=== Exercise brief ===
Your answer must be only the lines below from the one containing "Table 6. In" through the one containing "Figure 3. Deacetylation of chitin to", copied exactly, with the pictures left out.

=== Exercise input ===
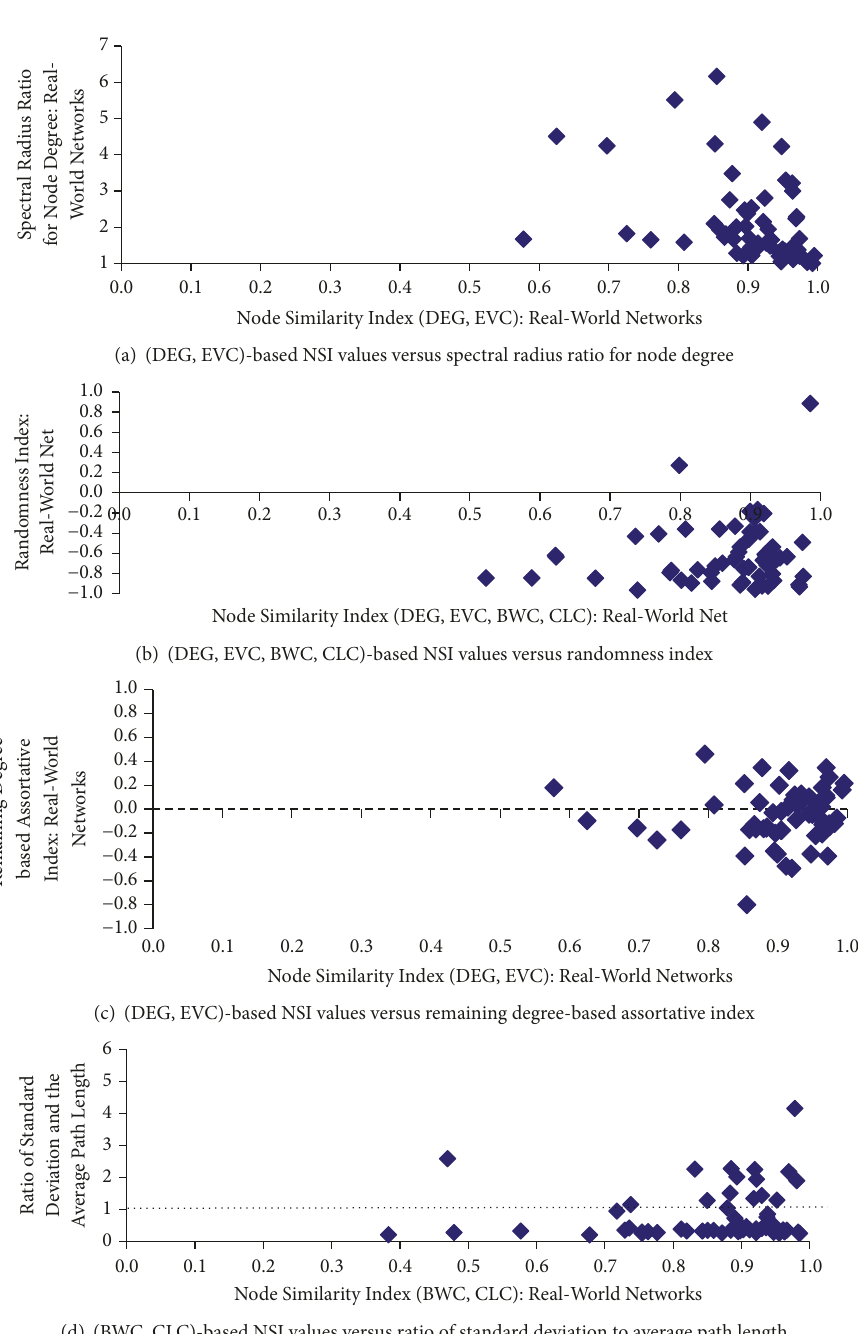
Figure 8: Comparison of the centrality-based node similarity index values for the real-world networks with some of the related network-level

==

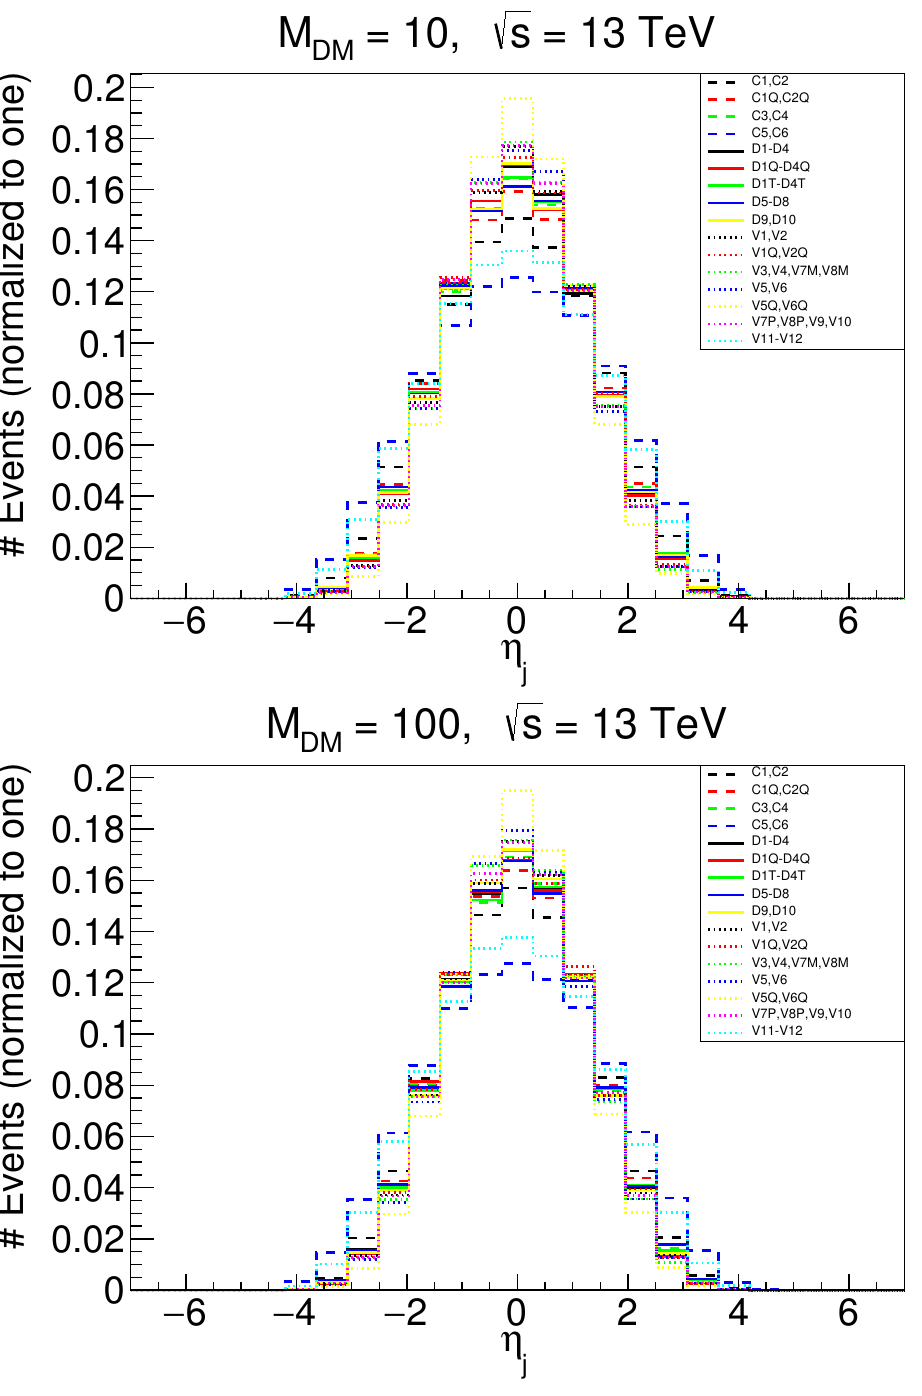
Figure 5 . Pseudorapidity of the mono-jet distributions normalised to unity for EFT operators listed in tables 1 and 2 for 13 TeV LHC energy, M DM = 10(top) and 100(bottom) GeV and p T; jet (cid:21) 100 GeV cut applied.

* * *

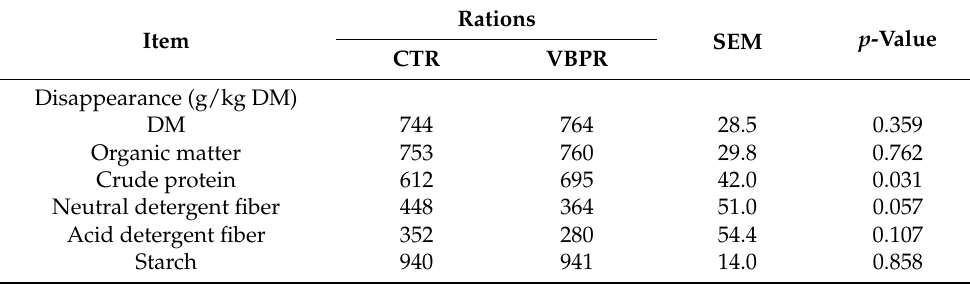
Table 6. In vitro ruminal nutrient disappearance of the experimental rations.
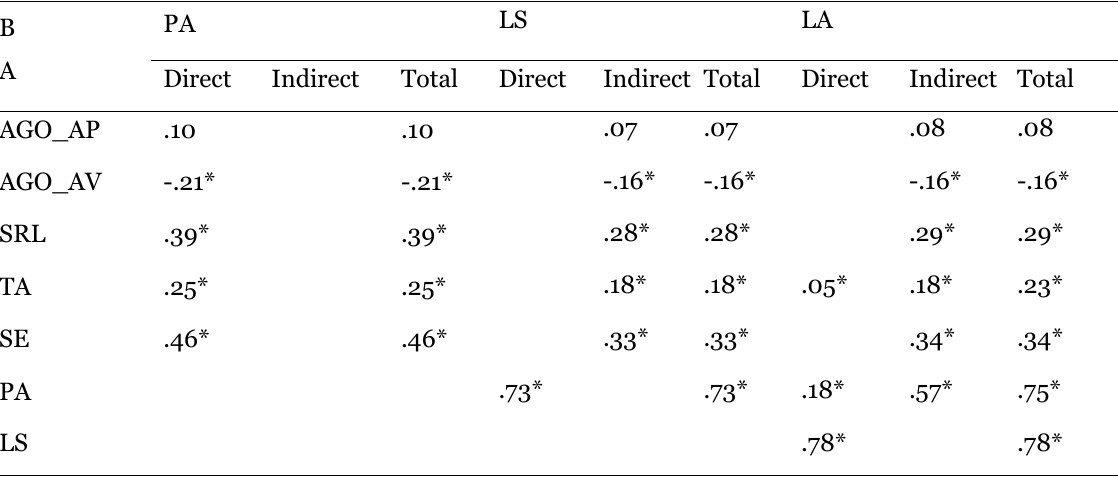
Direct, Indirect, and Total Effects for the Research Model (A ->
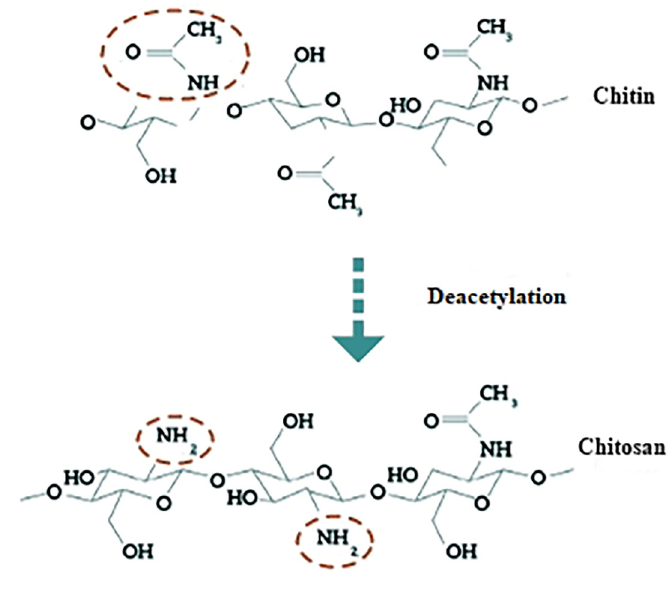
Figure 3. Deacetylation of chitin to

=== Result of the task ===
Table 6. In vitro ruminal nutrient disappearance of the experimental rations.
Direct, Indirect, and Total Effects for the Research Model (A ->
Figure 3. Deacetylation of chitin to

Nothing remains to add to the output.